Poderíamos casar. Não chegaríamos sequer
perto do exemplo de família perfeita. Teríamos um apartamento, quem sabe
uma casa com jardim e um cão com pêlo brilhante. Improvável. Tomaríamos
café as cinco da tarde. Você reclamaria o fato de eu ligar o chuveiro
horas antes de ir para o banho. eu, por você ter arranhado meu cd de
jogo favorito. eu não admitiria o quanto você fica bonito quando bravo e
você não diria que lembra da cor do sapato que eu usei quando nos vimos
pela primeira vez. Discordaríamos quanto a cor das cortinas. Não
arrumaríamos a cama diariamente, beberíamos juntos em algum club no
final de semana. A geladeira seria repleta de congelados e coca-cola, o
armário, de porcarias. Adiaríamos o despertador umas trinta e duas vezes
só para ficarmos horas na cama enrolando e falando qualquer besteira.

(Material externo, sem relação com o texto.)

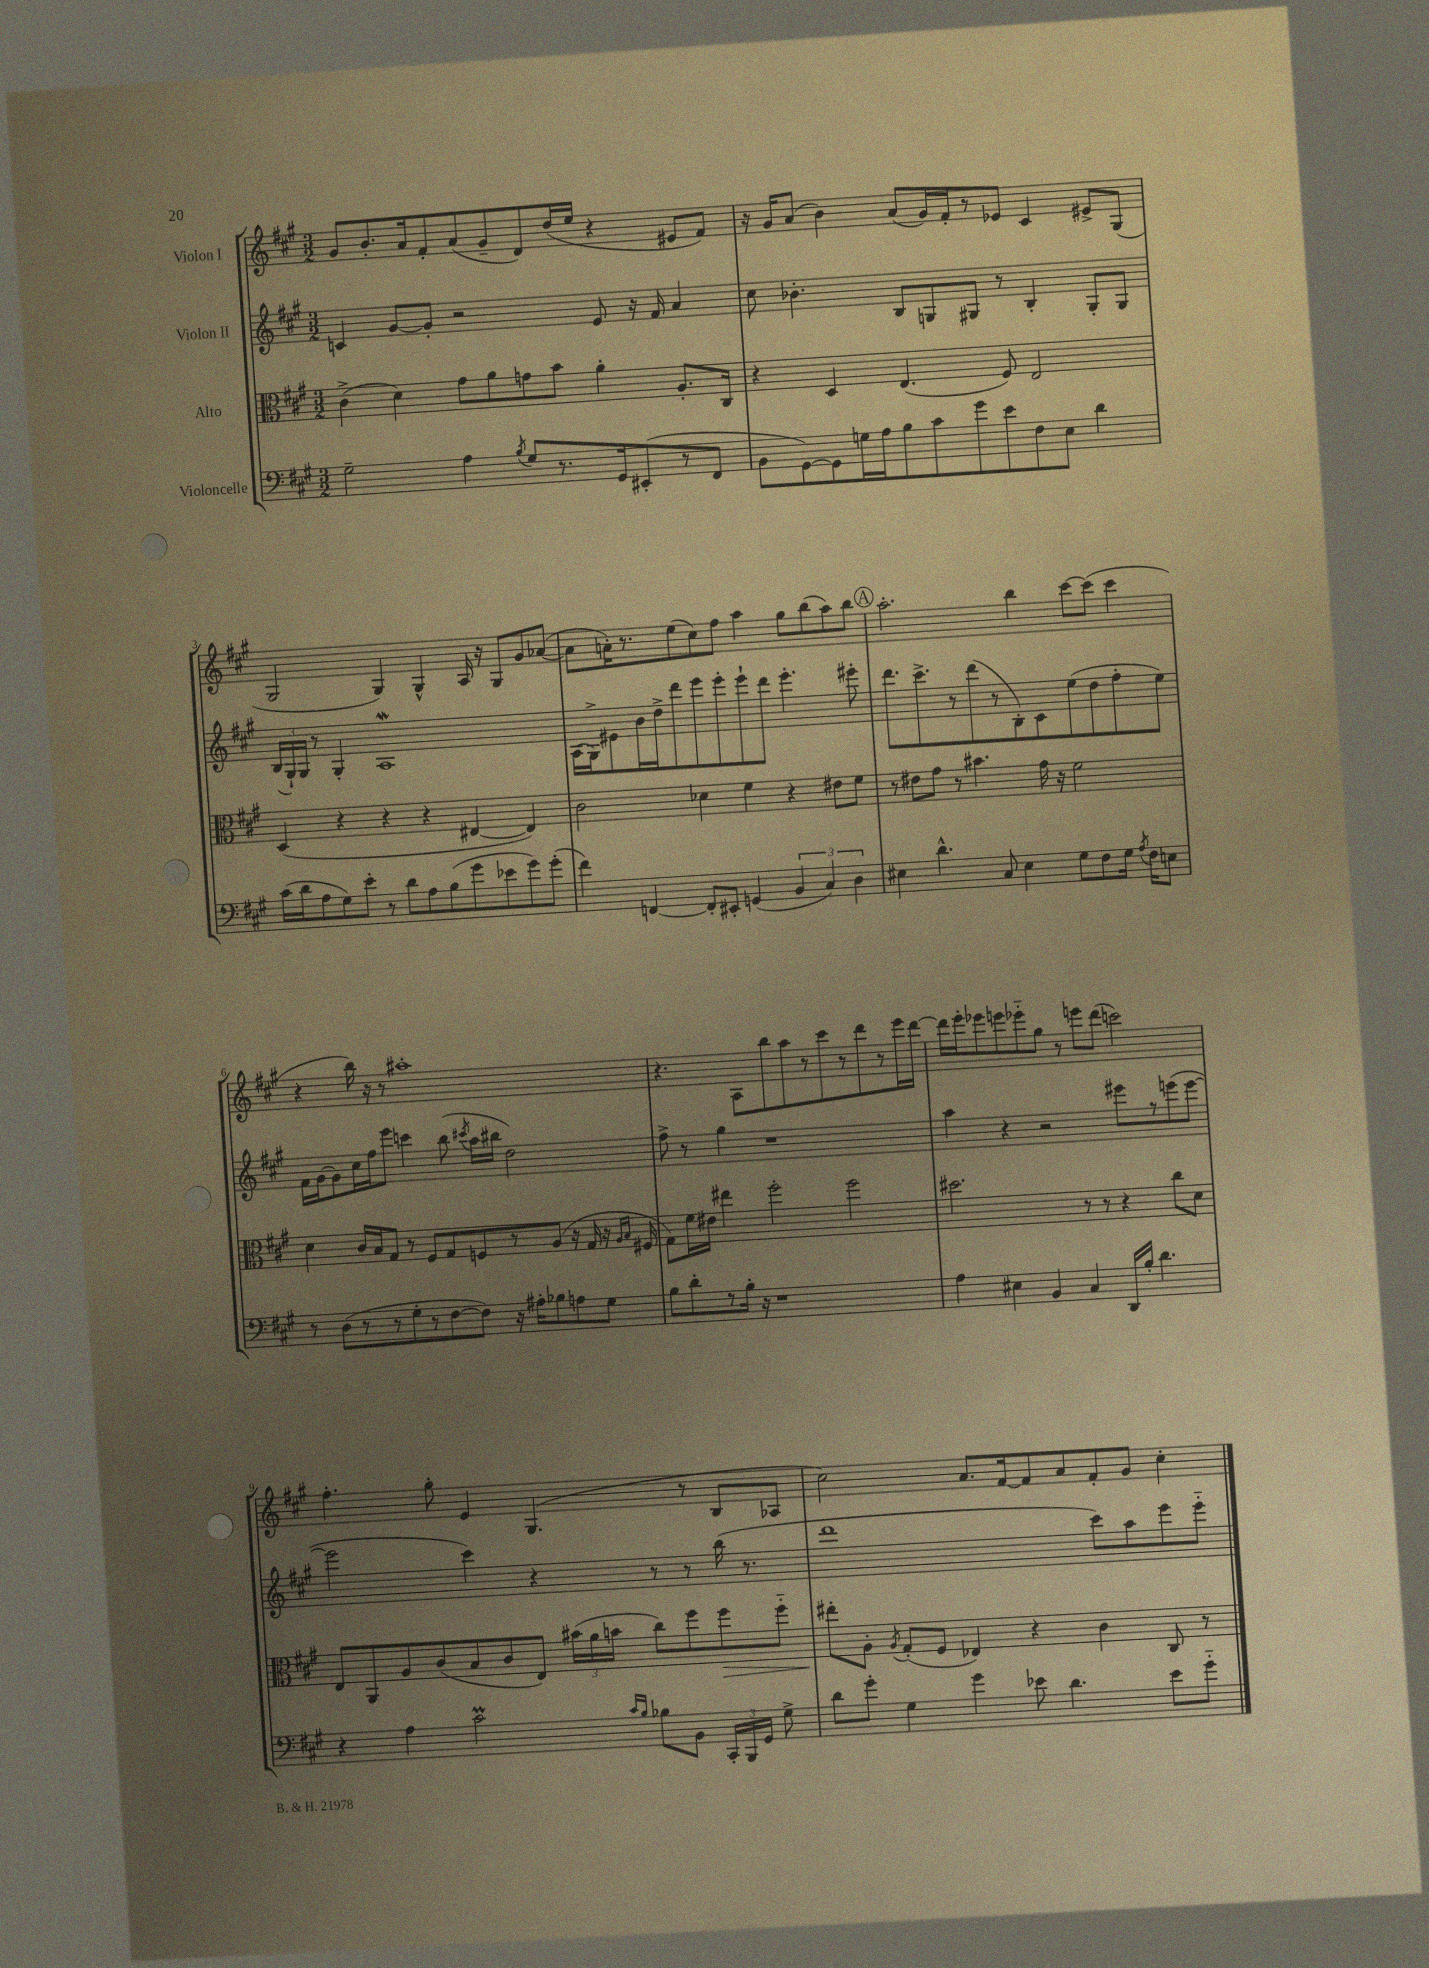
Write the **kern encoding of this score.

**kern	**kern	**kern	**kern
*staff4	*staff3	*staff2	*staff1
*clefF4	*clefC3	*clefG2	*clefG2
*k[f#c#g#]	*k[f#c#g#]	*k[f#c#g#]	*k[f#c#g#]
*M3/2	*M3/2	*M3/2	*M3/2
2G#~\	(4c#^\	4c/	8g#/L
.	.	.	8.b'/
.	4d\)	[8g#/L	.
.	.	.	16a/k
.	.	8g#'/]J	8f#'/
4A\	8g#\L	2r	(8a/
.	8a\	.	8g#~/
8qB/	.	.	.
8G#/L	8g\	.	8d/)
8.r	8b\J	.	(16dd/L
.	.	.	16ee/JJ
.	4a'\	8e/	4r
16GG#/k	.	.	.
(8EE#'/	.	16r	.
.	.	16f#/	.
8r	8.A'/L	4a/	8e#/L
8FF#/J	.	.	8f#/J)
.	16C#/Jk	.	.
=	=	=	=
8BB\L	4r	8cc#\	16r
.	.	.	16g#/LK
[8GG#\)	.	4.b-'\	(8a/J
8GG#\]	4D/	.	4b\)
16G\L	.	.	.
16A\J	.	.	.
8B\	(4.E/	8B/L	(8a/L
8c#\	.	8G/	16g#/L)
.	.	.	16f#'/J
8g#\	.	8G#/J	8r
8e\	8F#/)	8r	8e-/J
8F#\	2E/	4B'/	4c#/
8E\J	.	.	.
4d\	.	8G#'/L	8e#^/L
.	.	8G#/J	(8G#/J
=	=	=	=
(16c#\LL	(4D/	(24B/LL	2G#/
.	.	24G#`/)	.
16d\J	.	.	.
.	.	24G#/JJ	.
8A\	.	8r	.
8G#\)	4r	4G#'/	.
8e'\J	.	.	.
8r	4r	1A	4G#/)
8d\L	.	.	.
8A\	4r	.	4G#^^/
(8B\	.	.	.
8g#\	[4E#/	.	16A/
.	.	.	16r
8e-\	.	.	8G#/L
8g#\)	4E#/])	.	8g#/
(8g#'\J	.	.	([8a-/J
=	=	=	=
4f#\)	2c#\	(16A\LL	8a-\]L
.	.	16G#^\J)	.
.	.	8e#\	16a'\K)
.	.	.	8.r
[4FF/	.	16b\L	.
.	.	16dd^\J	.
.	.	8ddd\	(8ee\
8FF'/]L	4d-\	8eee\	8cc#\)
8EE#'/J	.	8eee'\	8ff#\J
(4GG/	4f#\	8eee`\	4aa\
.	.	8ddd\J	.
6BB/	4r	4.eee'\	8gg#\L
.	.	.	(8bb\
6C#/)	.	.	.
.	8e#\L	.	8aa\)
6D\	.	.	.
.	8f#\J	8eee#'\	8bb\J
=	=	=	=
4E#\	8r	8.ddd\L	2.aa'\
.	8e#\L	.	.
.	.	8.ccc#^\	.
4.d^^\	8g#\J	.	.
.	8r	8r	.
.	4.b#\	(8ddd\	.
8C#/	.	8r	.
4E#\	.	8B'\)	4bb\
.	16g#\	8c#\	.
.	16r	.	.
8G#\L	2f#\	(8ee\	[8ccc#\L
8F#\	.	8dd\	(8ccc#\]J
16G#\Jk	.	8ff#'\	4ccc#\
8qA/	.	.	.
16F#\LK	.	.	.
8E\J	.	8ee\J)	.
=	=	=	=
8r	4d\	16f#\LL	4r
.	.	[16g#\J	.
(8D\L	.	8g#\]	.
8r	16c#/LL	16cc#\L	16bb\)
.	16B/J	16ff#\J	16r
8r	8G#/J	8eee\J	8r
8G#'\	8r	4ccc\	1aa#'
8r	8F#/L	.	.
[8F#\	8G#/	(8bb\	.
.	.	8qccc#/	.
8F#\]J)	8F/	16aa\LL	.
.	.	16bb#\JJ	.
16r	8r	2dd\)	.
16A#'\LK	.	.	.
8B-\	(8A/J	.	.
8A\	16r	.	.
.	16G#/	.	.
8G#\J	16r	.	.
.	16qqA/LL	.	.
.	16qqB/JJ	.	.
.	16F#/	.	.
=	=	=	=
8B\L	8G#\L)	8ff#^\	4.r
8d'\	16f#\L	8r	.
.	16e#\JJ	.	.
8r	4ee#\	4gg#\	.
16B'\Jk	.	.	8A\L
16r	.	.	.
1r	2ff#'\	1r	8bb\
.	.	.	8aa\
.	.	.	8r
.	.	.	8ccc#\
.	2ff#\	.	8r
.	.	.	8ddd\
.	.	.	8r
.	.	.	16eee\L
.	.	.	[16ddd\JJ
=	=	=	=
4A\	2.dd#\	4aa\	16ddd\]LL
.	.	.	16eee'\J
.	.	.	8eee-\
4E#\	.	4r	8eee\
.	.	.	8eee-'~\
4BB/	.	2r	8gg#\J
.	.	.	8r
4C#/	8r	.	8eee\L
.	8r	.	(8ddd\J
16DD/LL	4r	8eee#\L	2ccc\)
16B'/JJ	.	.	.
4.d\	.	8r	.
.	8cc#\L	(8eee\	.
.	8d\J	[8eee\J	.
=	=	=	=
4r	8E/L	2eee\]	4.ff#'\
.	8AA/	.	.
4A\	8A/	.	.
.	(8c#/	.	8gg#'\
2c#\	8B/	4ccc#\)	4e/
.	8c#/	.	.
.	8E/J)	4r	(4.G#/
.	(24b#\LL	.	.
.	24a\	.	.
.	24b\JJ	.	.
16qqc#/LL	.	.	.
16qqB/JJ	.	.	.
8B-\L	8cc#\L)	8r	.
8BB\J	8ff#\	8r	8r
24CC#'/LL	8ff#\	(16bb\	8B/L
24BBB/	.	.	.
.	.	8.r	.
24GG#/JJ	.	.	.
8G#^\	8ff#'~\J	.	8A-/J
=	=	=	=
8d\L	8ee#'\L	1ddd	2cc#\)
8g#'\J	8A'\J	.	.
.	8qA/	.	.
4G#\	(8G#'/L	.	.
.	8F#/J	.	.
4g#\	4E-/)	.	8.a/L
.	.	.	[16f#/k
8e-\	4r	.	8f#/]
4.d\	.	.	8a/
.	4c#\	8ccc#\L)	8f#'/
.	.	8aa\	8g#/J
8e-\L	8C#/	8eee\	4cc#'\
8g#'~\J	8r	8eee'~\J	.
==	==	==	==
*-	*-	*-	*-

você me ensinaria alguma coisa sobre futebol, e eu te convenceria a
assistir aquele filme no cinema. Sentaríamos na sala de pijama e
pantufas, você iria direto para o caderno de esportes no jornal e eu
comentaria alguma notícia qualquer. Você saberia o nome do meu perfume,
eu saberia onde você largou a última edição da revista de música.
Sairíamos pra jantar em algum dia de chuva e não nos importaríamos em
chegarmos encharcados. Dormiríamos com o computador ligado. Nos
beijaríamos no meio de alguma frase. Você pegaria no sono com a mão no
meu cabelo e eu, escutando sua respiração. Eu riria sem motivo e você
perguntaria porque, eu não responderia. Saberíamos. Poderíamos casar… Caio Fernando Abreu.